• [PROBLEM DETAILS]:
Copy out each line featuring the string "content" from the entries beneath.

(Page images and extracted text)
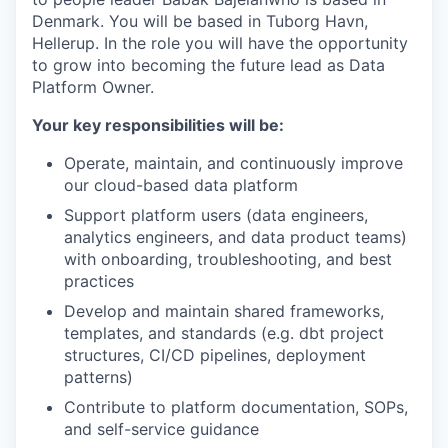
Denmark. You will be based in Tuborg Havn,
Hellerup. In the role you will have the opportunity
to grow into becoming the future lead as Data
Platform Owner.
Your key responsibilities will be:
Operate, maintain, and continuously improve
our cloud-based data platform
Support platform users (data engineers,
analytics engineers, and data product teams)
with onboarding, troubleshooting, and best
practices
Develop and maintain shared frameworks,
templates, and standards (e.g. dbt project
structures, CI/CD pipelines, deployment
patterns)
Contribute to platform documentation, SOPs,
and self-service guidance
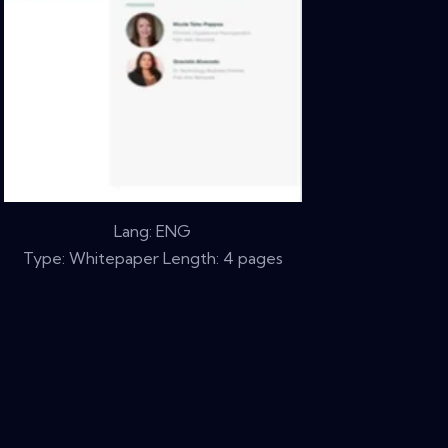
Lang: ENG
Type: Whitepaper Length: 4 pages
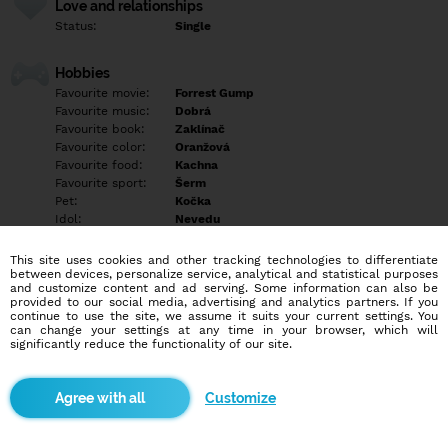
Love and relationships
Status:
Single
Hobbies
Favourite movie:
Forrest Gump
Favourite music:
Dobrá
Favourite book:
Zaklínač
Favourite color:
Oranžová
Favourite food:
Kachna
Favourite sport:
Šerm
Pet:
Kočka
Idol:
Nevedu
This site uses cookies and other tracking technologies to differentiate
Education/Employment
between devices, personalize service, analytical and statistical purposes
Education:
University
and customize content and ad serving. Some information can also be
provided to our social media, advertising and analytics partners. If you
Profession:
Employee
continue to use the site, we assume it suits your current settings. You
can change your settings at any time in your browser, which will
significantly reduce the functionality of our site.
Hobbies
Focení, šerm, příroda
Customize
More informations
Děti jednoho dne chci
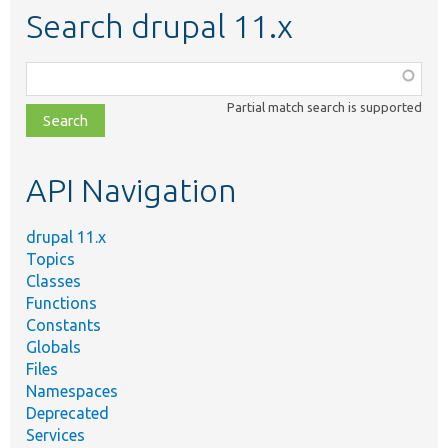
Search drupal 11.x
Function,
class,
Partial match search is supported
file,
topic,
etc.
API Navigation
drupal 11.x
Topics
Classes
Functions
Constants
Globals
Files
Namespaces
Deprecated
Services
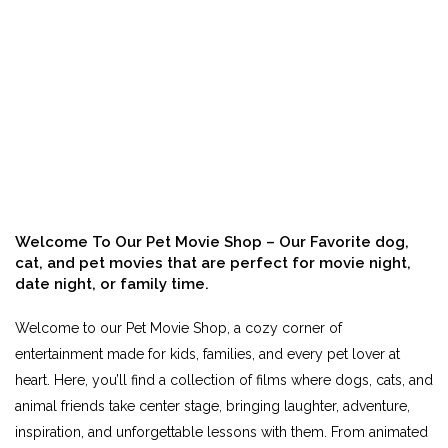
Welcome To Our Pet Movie Shop – Our Favorite dog,
cat, and pet movies that are perfect for movie night,
date night, or family time.
Welcome to our Pet Movie Shop, a cozy corner of
entertainment made for kids, families, and every pet lover at
heart. Here, you’ll find a collection of films where dogs, cats, and
animal friends take center stage, bringing laughter, adventure,
inspiration, and unforgettable lessons with them. From animated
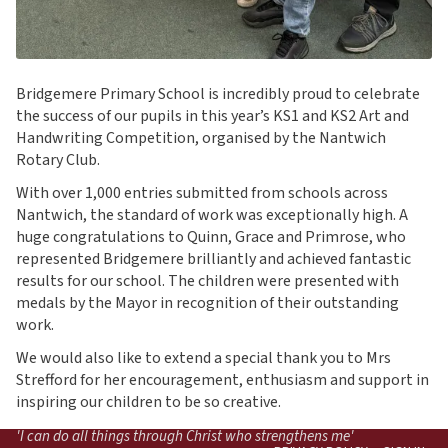
Bridgemere Primary School is incredibly proud to celebrate
the success of our pupils in this year’s KS1 and KS2 Art and
Handwriting Competition, organised by the Nantwich
Rotary Club.
With over 1,000 entries submitted from schools across
Nantwich, the standard of work was exceptionally high. A
huge congratulations to Quinn, Grace and Primrose, who
represented Bridgemere brilliantly and achieved fantastic
results for our school. The children were presented with
medals by the Mayor in recognition of their outstanding
work.
We would also like to extend a special thank you to Mrs
Strefford for her encouragement, enthusiasm and support in
inspiring our children to be so creative.
'I can do all things through Christ who strengthens me'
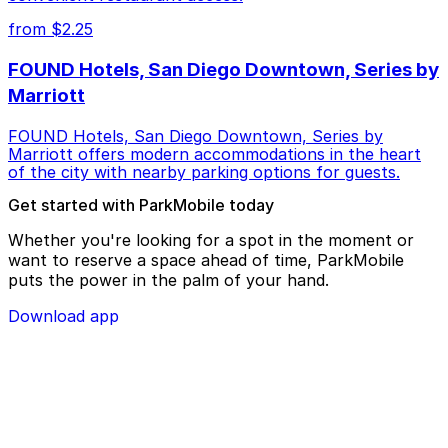
from $2.25
FOUND Hotels, San Diego Downtown, Series by
Marriott
FOUND Hotels, San Diego Downtown, Series by
Marriott offers modern accommodations in the heart
of the city with nearby parking options for guests.
Get started with ParkMobile today
Whether you're looking for a spot in the moment or
want to reserve a space ahead of time, ParkMobile
puts the power in the palm of your hand.
Download app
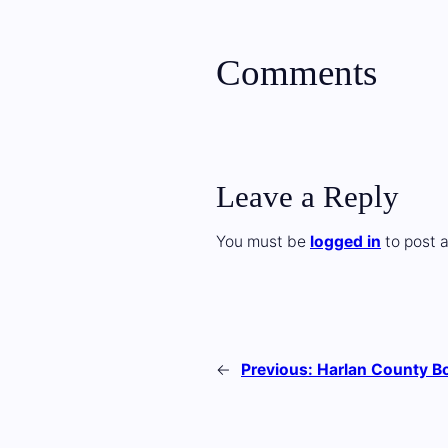
Comments
Leave a Reply
You must be
logged in
to post 
←
Previous:
Harlan County Bo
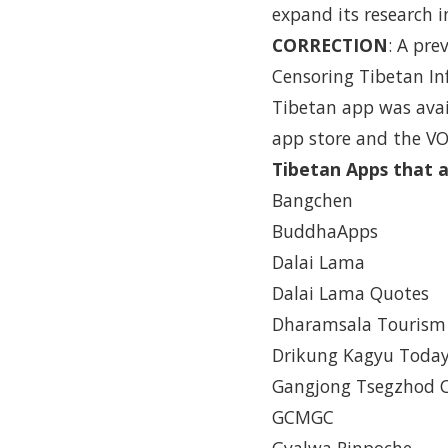
expand its research 
CORRECTION
: A pre
Censoring Tibetan In
Tibetan app was avail
app store and the VO
Tibetan Apps that a
Bangchen
BuddhaApps
Dalai Lama
Dalai Lama Quotes
Dharamsala Tourism
Drikung Kagyu Toda
Gangjong Tsegzhod
GCMGC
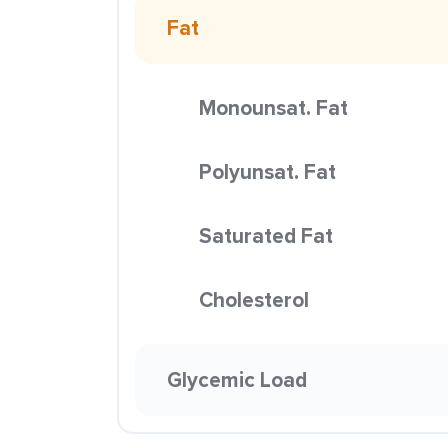
Fat
Monounsat. Fat
Polyunsat. Fat
Saturated Fat
Cholesterol
Glycemic Load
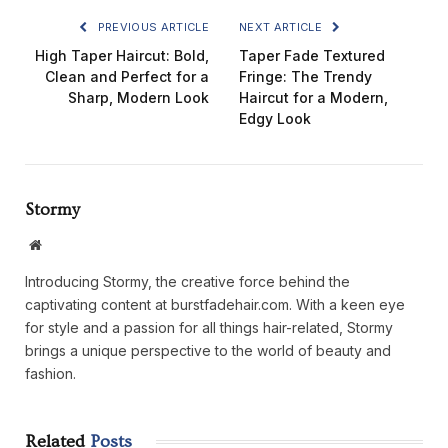
PREVIOUS ARTICLE
NEXT ARTICLE
High Taper Haircut: Bold,
Taper Fade Textured
Clean and Perfect for a
Fringe: The Trendy
Sharp, Modern Look
Haircut for a Modern,
Edgy Look
Stormy
Website
Introducing Stormy, the creative force behind the
captivating content at burstfadehair.com. With a keen eye
for style and a passion for all things hair-related, Stormy
brings a unique perspective to the world of beauty and
fashion.
Related
Posts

• [ANSWER TO THIS EXERCISE]:
and customize content and ad serving. Some information can also be
captivating content at burstfadehair.com. With a keen eye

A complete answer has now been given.